Why do the larger publishers not intuitively understand the value of serving your remnant inventory through an SSP over an exchange platform? Why are they leaning towards the traditional methods?
[I'm Founder of isocket, the worlds largest marketplace for "premium" ad inventory]
This question assumes (perhaps wrongly) that 1) a SSP and an exchange platform are all that different and 2) publishers don't understand what SSPs do and are staying away from them due to ignorance.
It may be that some do understand and chose not to go that route. More and more premium publishers are improving their strategy by reducing the amount of inventory they make available in any of the remnant spot markets.

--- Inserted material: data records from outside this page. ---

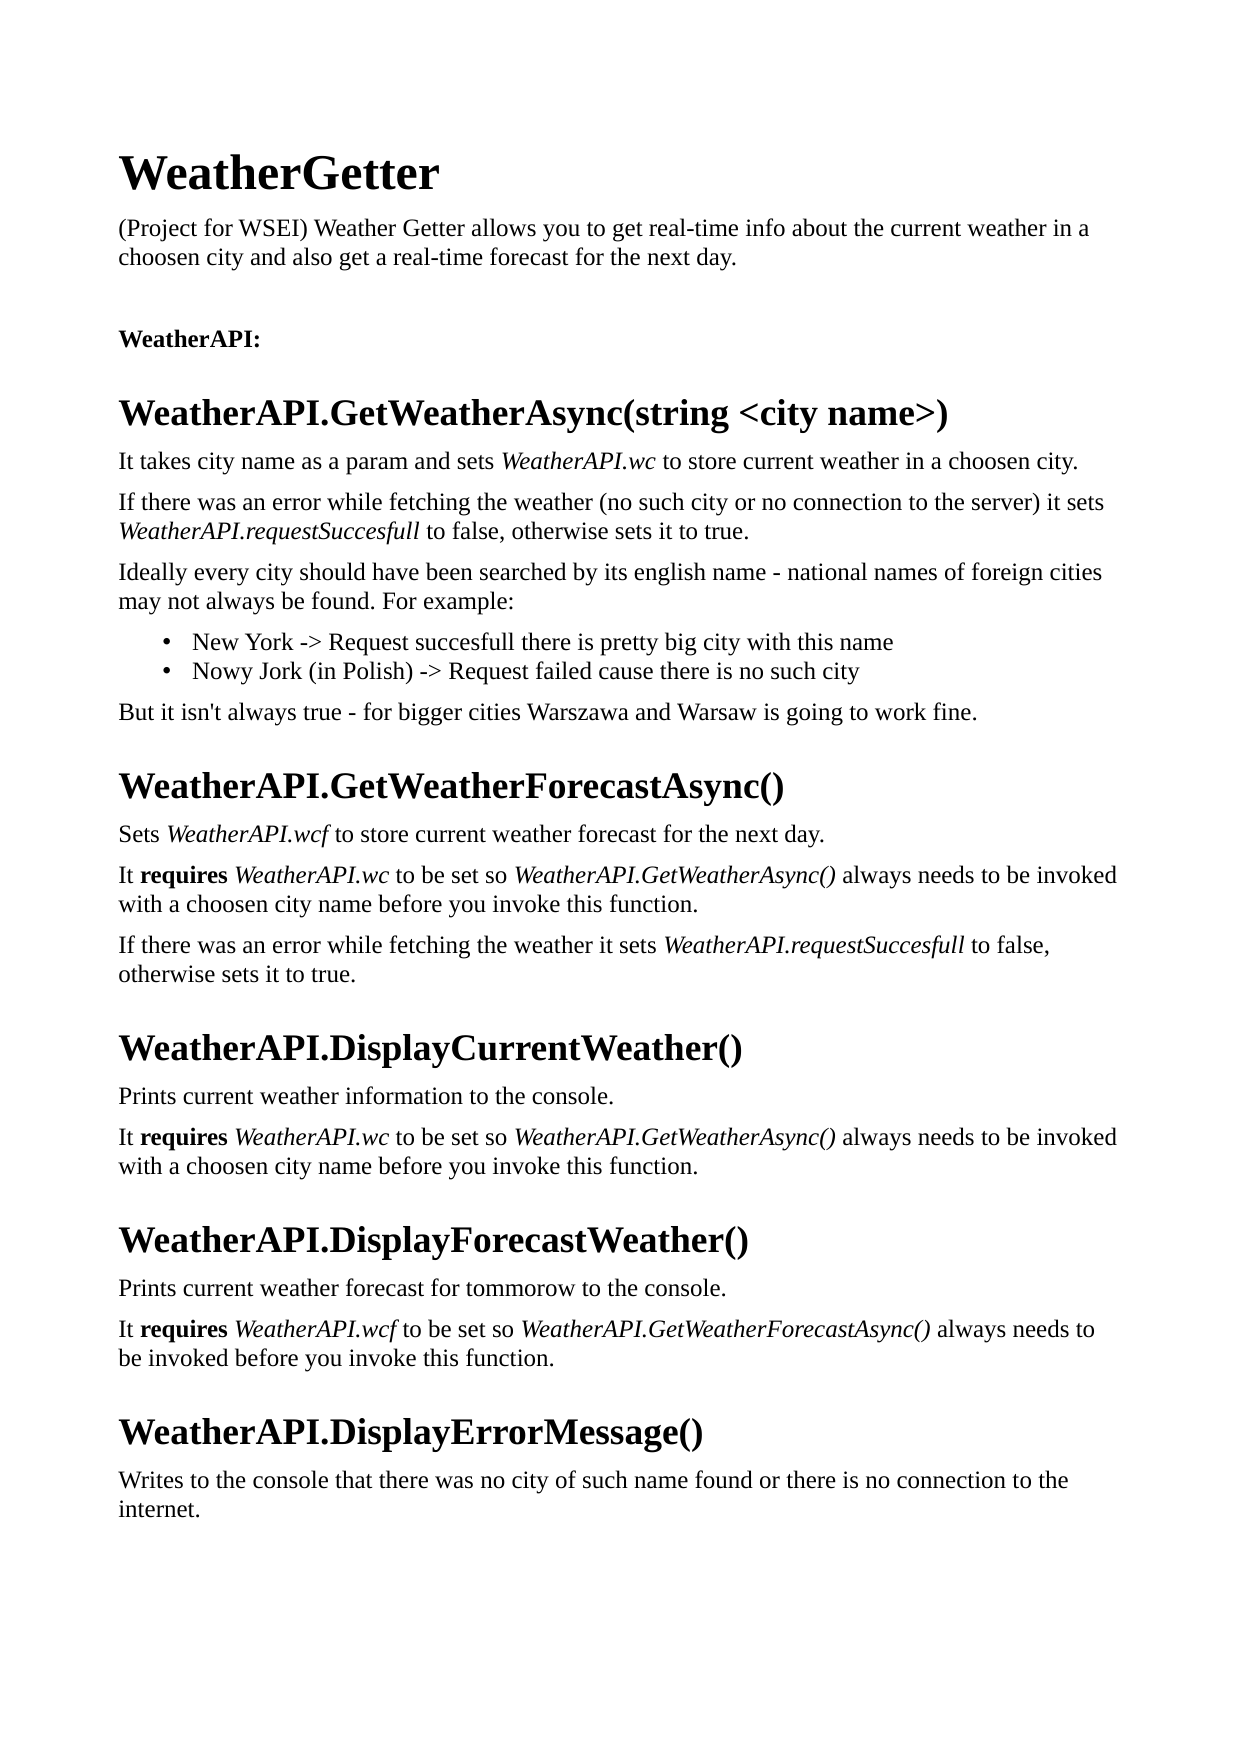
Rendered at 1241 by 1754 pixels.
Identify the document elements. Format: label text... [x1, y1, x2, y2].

text It requires WeatherAPI.wc to be set so WeatherAPI.GetWeatherAsync() always needs to be invoked with a choosen city name before you invoke this function. [118, 861, 1122, 918]
text Prints current weather forecast for tommorow to the console. [118, 1273, 1122, 1302]
list Nowy Jork (in Polish) -> Request failed cause there is no such city [162, 656, 1122, 685]
subtitle WeatherAPI.DisplayCurrentWeather() [118, 1026, 1122, 1069]
text Ideally every city should have been searched by its english name - national names of foreign cities may not always be found. For example: [118, 557, 1122, 615]
text Writes to the console that there was no city of such name found or there is no connection to the internet. [118, 1465, 1122, 1522]
subtitle WeatherGetter [118, 143, 1122, 201]
subtitle WeatherAPI.DisplayErrorMessage() [118, 1409, 1122, 1452]
text WeatherAPI: [118, 324, 1122, 353]
subtitle WeatherAPI.GetWeatherAsync(string <city name>) [118, 391, 1122, 434]
text It requires WeatherAPI.wc to be set so WeatherAPI.GetWeatherAsync() always needs to be invoked with a choosen city name before you invoke this function. [118, 1122, 1122, 1180]
subtitle WeatherAPI.DisplayForecastWeather() [118, 1217, 1122, 1261]
text It takes city name as a param and sets WeatherAPI.wc to store current weather in a choosen city. [118, 446, 1122, 475]
text Prints current weather information to the console. [118, 1081, 1122, 1110]
text It requires WeatherAPI.wcf to be set so WeatherAPI.GetWeatherForecastAsync() always needs to be invoked before you invoke this function. [118, 1314, 1122, 1372]
subtitle WeatherAPI.GetWeatherForecastAsync() [118, 764, 1122, 807]
text If there was an error while fetching the weather (no such city or no connection to the server) it sets WeatherAPI.requestSuccesfull to false, otherwise sets it to true. [118, 487, 1122, 545]
text But it isn't always true - for bigger cities Warszawa and Warsaw is going to work fine. [118, 697, 1122, 726]
list New York -> Request succesfull there is pretty big city with this name [162, 627, 1122, 656]
text (Project for WSEI) Weather Getter allows you to get real-time info about the current weather in a choosen city and also get a real-time forecast for the next day. [118, 213, 1122, 271]
text Sets WeatherAPI.wcf to store current weather forecast for the next day. [118, 819, 1122, 848]
text If there was an error while fetching the weather it sets WeatherAPI.requestSuccesfull to false, otherwise sets it to true. [118, 931, 1122, 988]
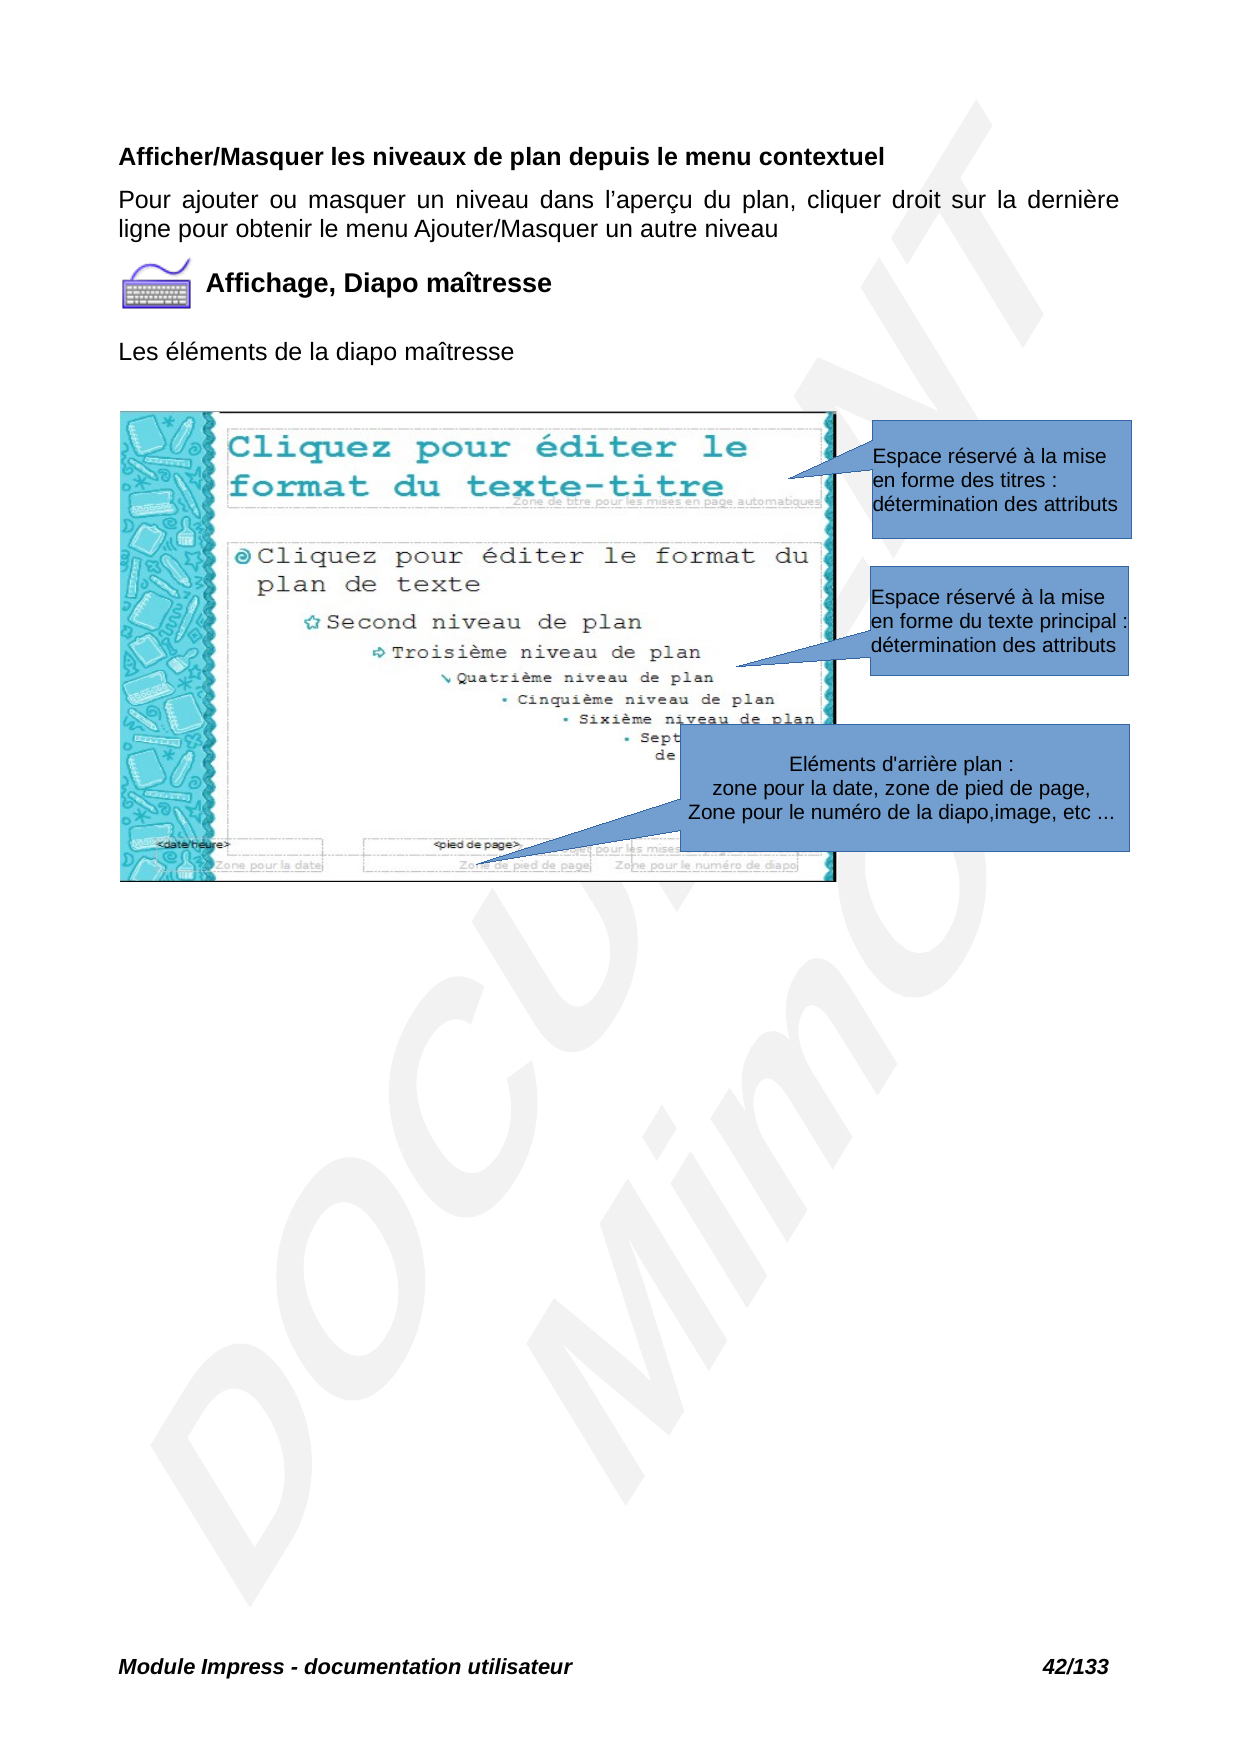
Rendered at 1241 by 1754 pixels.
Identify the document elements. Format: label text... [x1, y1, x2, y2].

text Les éléments de la diapo maîtresse [118, 337, 1122, 366]
picture [120, 411, 837, 882]
text Afficher/Masquer les niveaux de plan depuis le menu contextuel [118, 142, 1122, 171]
text Affichage, Diapo maîtresse [194, 267, 1122, 298]
picture [118, 248, 194, 323]
text Pour ajouter ou masquer un niveau dans l’aperçu du plan, cliquer droit sur la dernière ligne pour obtenir le menu Ajouter/Masquer un autre niveau [118, 185, 1122, 243]
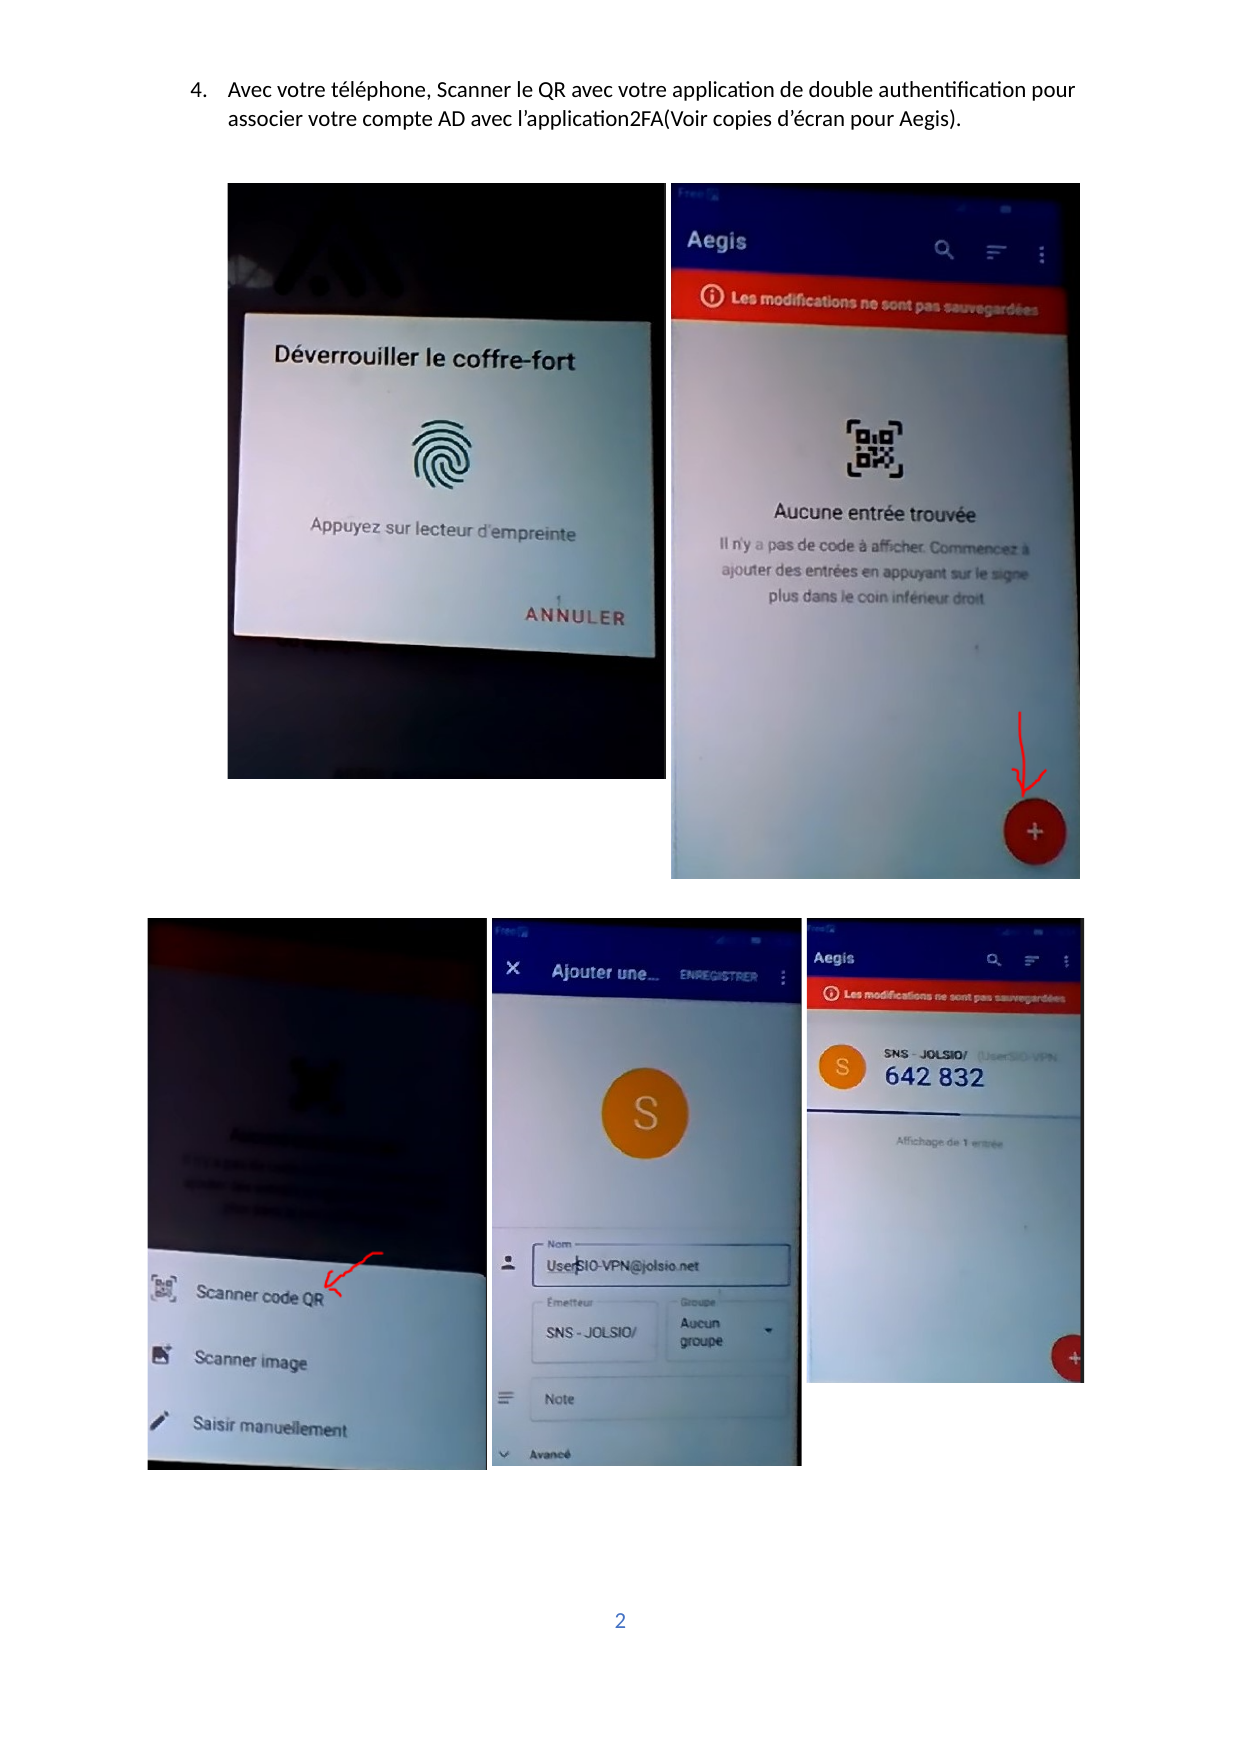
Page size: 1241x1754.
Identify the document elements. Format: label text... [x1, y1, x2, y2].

list Avec votre téléphone, Scanner le QR avec votre application de double authentification pour associer votre compte AD avec l’application2FA(Voir copies d’écran pour Aegis). [190, 75, 1093, 132]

An SSP is basically an exchange of exchanges. Their job is to make the most out of your remnant inventory. An exchange has the same goal. And many of the exchanges expose your inventory through the same RTB pipes that an SSP would.
But just speaking about a situation where someone is defaulting to a single exchange out of ignorance, it could be any of the normal reasons that create early adopters vs late adopters, such as comfort in the known, perceived switchover costs, tradition, internal corporate bureaucracy, turf battles, people just not giving a crap, etc etc etc.
Also: Publisher's fear of channel conflict, price erosion, and data leakage are all completely valid - but sometimes publishers take this too far and make seemingly bad "ignorant" decisions based on fear and inaccurate info.